Human stem cell-based retina on chip as new translational model for validation of AAV retinal gene therapy vectors

Gene therapies using adeno-associated viruses (AAVs) are among the most promising strategies to treat or even cure hereditary and acquired retinal diseases. However, the development of new efficient AAV vectors is slow and costly, largely because of the lack of suitable non-clinical models. By faithfully recreating structure and function of human tissues, human induced pluripotent stem cell (iPSC)derived retinal organoids could become an essential part of the test cascade addressing translational aspects.

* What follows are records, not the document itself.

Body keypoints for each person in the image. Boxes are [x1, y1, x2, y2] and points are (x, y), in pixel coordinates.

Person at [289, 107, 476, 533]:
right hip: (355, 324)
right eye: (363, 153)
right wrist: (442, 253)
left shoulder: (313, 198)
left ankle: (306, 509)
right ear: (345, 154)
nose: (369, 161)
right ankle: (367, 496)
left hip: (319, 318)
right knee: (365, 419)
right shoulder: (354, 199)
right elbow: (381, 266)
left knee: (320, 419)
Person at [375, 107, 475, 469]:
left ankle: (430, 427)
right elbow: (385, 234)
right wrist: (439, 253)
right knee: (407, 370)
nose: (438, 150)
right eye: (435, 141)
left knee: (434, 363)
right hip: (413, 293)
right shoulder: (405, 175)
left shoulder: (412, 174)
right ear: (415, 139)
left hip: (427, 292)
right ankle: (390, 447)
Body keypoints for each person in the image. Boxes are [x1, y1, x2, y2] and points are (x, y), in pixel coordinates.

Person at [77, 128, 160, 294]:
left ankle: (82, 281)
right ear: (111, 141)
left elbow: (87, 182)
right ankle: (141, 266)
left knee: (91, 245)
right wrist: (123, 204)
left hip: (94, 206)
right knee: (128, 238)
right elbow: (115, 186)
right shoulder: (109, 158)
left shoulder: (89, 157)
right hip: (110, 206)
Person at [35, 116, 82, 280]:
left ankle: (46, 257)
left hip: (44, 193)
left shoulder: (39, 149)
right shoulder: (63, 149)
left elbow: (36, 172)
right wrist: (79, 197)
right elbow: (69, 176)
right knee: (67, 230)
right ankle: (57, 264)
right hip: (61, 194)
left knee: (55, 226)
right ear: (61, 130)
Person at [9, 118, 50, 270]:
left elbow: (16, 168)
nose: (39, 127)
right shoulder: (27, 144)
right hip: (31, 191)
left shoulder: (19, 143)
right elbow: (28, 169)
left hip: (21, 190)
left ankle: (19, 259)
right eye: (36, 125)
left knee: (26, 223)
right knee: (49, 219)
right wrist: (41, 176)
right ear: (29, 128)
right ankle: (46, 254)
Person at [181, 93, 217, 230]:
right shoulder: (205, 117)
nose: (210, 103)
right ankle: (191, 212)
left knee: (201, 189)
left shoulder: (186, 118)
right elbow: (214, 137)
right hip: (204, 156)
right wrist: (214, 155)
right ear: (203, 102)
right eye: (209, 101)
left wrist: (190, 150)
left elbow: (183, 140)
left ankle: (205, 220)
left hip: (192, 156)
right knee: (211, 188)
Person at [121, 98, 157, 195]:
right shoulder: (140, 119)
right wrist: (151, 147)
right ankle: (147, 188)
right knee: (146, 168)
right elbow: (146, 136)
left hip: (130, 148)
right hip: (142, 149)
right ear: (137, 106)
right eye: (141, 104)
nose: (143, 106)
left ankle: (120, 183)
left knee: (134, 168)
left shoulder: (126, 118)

Organ-on-chip (OoC) technology further provides the capability to recapitulate microphysiological tissue environments as well as a precise control over structural and temporal parameters. By employing our recently developed retina on chip that merges organoid and OoC technology, we analyzed the efficacy, kinetics, and cell tropism of seven first- and second-generation AAV vectors. The presented data demonstrate the potential of iPSC-based OoC models as the next generation of screening platforms for future gene therapeutic studies.

Automated summary

Gene therapies using AAVs show promise in treating or curing retinal diseases, but the development of efficient AAV vectors is slow and costly due to the lack of suitable non-clinical models. Human iPSC-derived retinal organoids faithfully recreate human tissue structure and function, making them essential for translational research. OoC technology allows for the recapitulation of tissue environments and precise control over parameters, with iPSC-based OoC models showing potential as the next generation of screening platforms for gene therapeutic studies.